Inspiration to write this article in the newsletter has surprisingly come from one of my patients who recently had the most unpleasant of experiences while travelling on a cruise ship in Southern Europe between Hamburg and Copenhagen.
Jim (name changed) has been a patient of the practice for the last 35 years and I have been personally in charge of his dental visits for the last 5 years. Jim hated coming to the dentist and only saw me when he needed a quick check up or was in some pain. On previous check up’s (short ones) I had recommended to Jim to come in for a full mouth comprehensive examination to assess the condition of his large cracked silver fillings and discolouring teeth from bacteria leaking around multiple patch up fillings. However Jim like most people firmly believed that “no pain is no problem” and we decided to simply tread along and see what happens.
During his vacation, when he was on the cruise, Jim fractured one of his heavily filled back molars which had large silver filling in it as well and was in excruciating pain. Unfortunately the nerve had got exposed and he needed to see a dentist straightaway which was impossible on the cruise ship. It was 2 days of painkillers and sleepless painful nights before he eventually saw a dentist in Copenhagen for emergency relief.
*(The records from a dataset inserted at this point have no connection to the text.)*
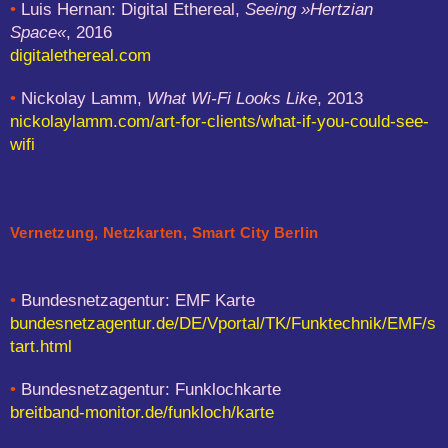
•
Luis Hernan: Digital Ethereal,
Seeing »Hertzian
Space«
, 2016
digitalethereal.com
•
Nickolay Lamm,
What Wi-Fi Looks Like
, 2013
nickolaylamm.com/art-for-clients/what-if-you-could-see-
wifi
Vernetzung, Netzkarten, Smart City Berlin
•
Bundesnetzagentur: EMF Karte
bundesnetzagentur.de/DE/Vportal/TK/Funktechnik/EMF/s
tart.html
•
Bundesnetzagentur: Funklochkarte
breitband-monitor.de/funkloch/karte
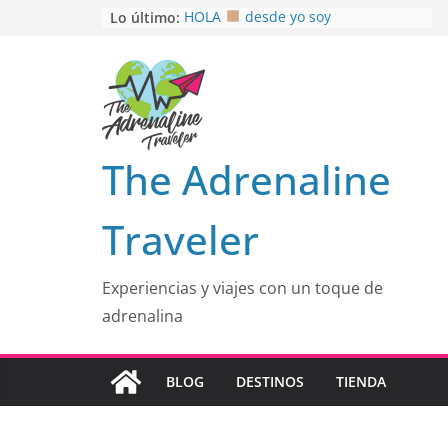
Saltar
Lo último:
HOLA
desde yo soy
Aprovechando que Wen tenía que
al
venia
contenido
EL SENDERO DEL CACAO: Excelente
opción
HOSPEDAJE AL NATURALSHH !!
.
En
OTRA PERSPECTIVA de RÍO EL
The Adrenaline
MULITO!
Traveler
Experiencias y viajes con un toque de
adrenalina
BLOG
DESTINOS
TIENDA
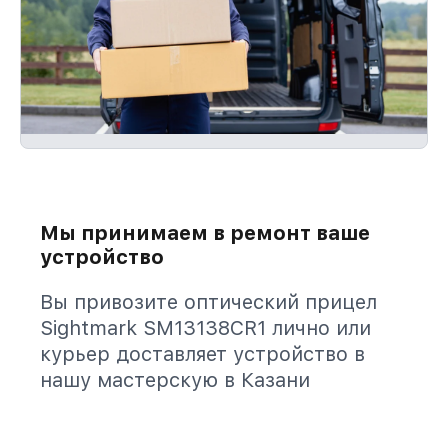
Мы принимаем в ремонт ваше
устройство
Вы привозите оптический прицел
Sightmark SM13138CR1 лично или
курьер доставляет устройство в
нашу мастерскую в Казани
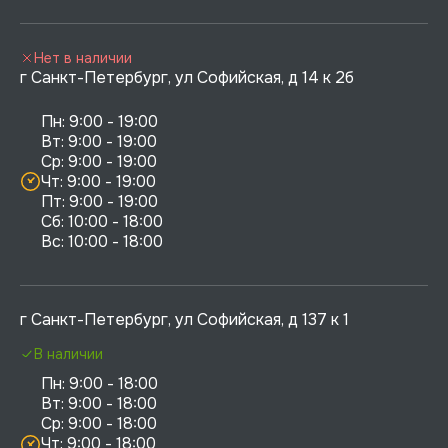
Нет в наличии
г Санкт-Петербург, ул Софийская, д 14 к 2б
Пн: 9:00 - 19:00

Вт: 9:00 - 19:00

Ср: 9:00 - 19:00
When I saw him back in the treatment rooms some 2 weeks later 2 other teeth had cracked at the same time and we had to undertake complex root treatment and eventually restore the teeth with porcelain crowns, both of which were complicated and very expensive.
Jim’s story is not unique or unusual and it happens to a lot of my patients mainly because amalgam restorations which were done 25-30 years ago come to a use – by date and eventually start to fail. These restorations are sometimes 50-60% or more of tooth structure and instead of the tooth supporting it; they are actually supporting the teeth. Minute cracks develop in these teeth with forces of the bite day in and out and eventually one of the cracks propagates and causes a large fracture of the tooth.
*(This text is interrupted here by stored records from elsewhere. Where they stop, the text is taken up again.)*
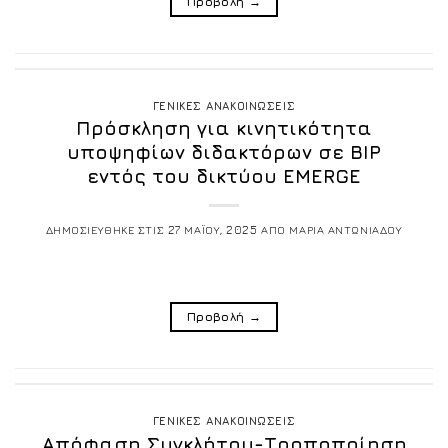
Προβολή
→
ΓΕΝΙΚΕΣ ΑΝΑΚΟΙΝΩΣΕΙΣ
Πρόσκληση για κινητικότητα
υποψηφίων διδακτόρων σε ΒΙΡ
εντός του δικτύου EMERGE
ΔΗΜΟΣΙΕΥΘΗΚΕ ΣΤΙΣ
27 ΜΑΪΟΥ, 2025
ΑΠΟ
ΜΑΡΙΑ ΑΝΤΩΝΙΑΔΟΥ
Προβολή
→
ΓΕΝΙΚΕΣ ΑΝΑΚΟΙΝΩΣΕΙΣ
Απόφαση Συγκλήτου-Τροποποίηση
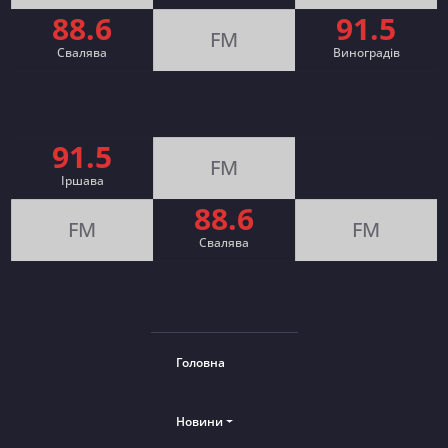
88.6
91.5
FM
Свалява
Виноградів
91.5
FM
Іршава
88.6
FM
FM
Cвалява
Головна
Новини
Because there is no pain we often don’t accept the underlying problems and consequences and allow bacteria to leak underneath these fillings which then eats away tooth structure and teeth crack and split the tooth into halves.
Such fractures in restored teeth are a vexing and relatively common problem to dentists and their patients. Some studies have concluded that teeth with amalgam restorations are more likely to be associated with cusp fractures than are teeth with resin-based composite/porcelain restorations. Some academics addressing the likelihood of fractured cusps in teeth with amalgam restorations, called such restorations “time bombs” that “may threaten not only specific teeth, but possibly an entire dentition.
The magic mantra is Brush, floss, rinse and sees your dentist every 6 months for periodic reviews and updated photographs and X-rays to monitor your condition. Get in EARLY and save the AGONY!!!